I’m back with another “What I Eat in a Day.” This time showing you how I checked off items from Dr. Greger’s Daily Dozen. This list of different foods and other healthy habits helps you stay on track with your whole food plant-based lifestyle. The idea is to prioritize whole plant foods and crowd out the junky stuff!
There is no such thing as perfect, so we don’t need to try to reach for that. Instead, we can use this as a tool to remind ourselves of the healthiest foods to fit into our day. If you manage to hit everything, great! But if you miss a few, you always have tomorrow. Dr. Greger always emphasizes it’s not what you eat on one particular day that matters, but rather your overall eating pattern that counts.
This can be a great tool to get started if you’re new to plant-based eating. It helps to make sure your working towards an overall balanced diet. Once you get the hang of it and are exclusively eating plants, as you’ll see from my video, it’s pretty simple to knock everything off the list.

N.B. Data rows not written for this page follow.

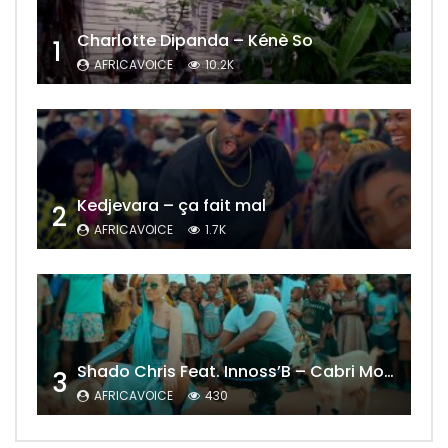
Charlotte Dipanda – Kénè So
1
AFRICAVOICE
10.2K
Kedjevara – ça fait mal
2
AFRICAVOICE
1.7K
Shado Chris Feat. Innoss’B – Cabri Mort (Remix)
3
AFRICAVOICE
430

Escarole Black Lentil Soup
- 1 onion, chopped
- 6 cloves of garlic, chopped
- 1 cup carrots, chopped
- 1 cup celery, chopped
- 2 bunches escarole, chopeed
- 15 ounce can diced tomatoes
- 1 cup dried black lentils, sorted and rinsed
- 1½ teaspoon dried sage
- 1 teaspoon thyme
- 1 teaspoon celery seed
- 1 teaspoon granulated garlic
- 1 teaspoon minced dried onion
- 1 bay leaf
- ¼ teaspoon chipotle chili pepper
- ¼ teaspoon black pepper
- 2 cups vegetable broth
- 2 cups of more water as needed
- juice of half a lemon
Stovetop: Add everything except the lemon juice to a pot and simmer on the stove until the lentils are cooked and vegetables softened, about 30 to 40 minutes. Stir in lemon juice before serving.
Crock Pot: Add everything except the lemon juice to a Crock Pot and cook on low for about 6 hours or high for 3 to 4 hours until the lentils are cooked and vegetables softened. Stir in lemon juice before serving.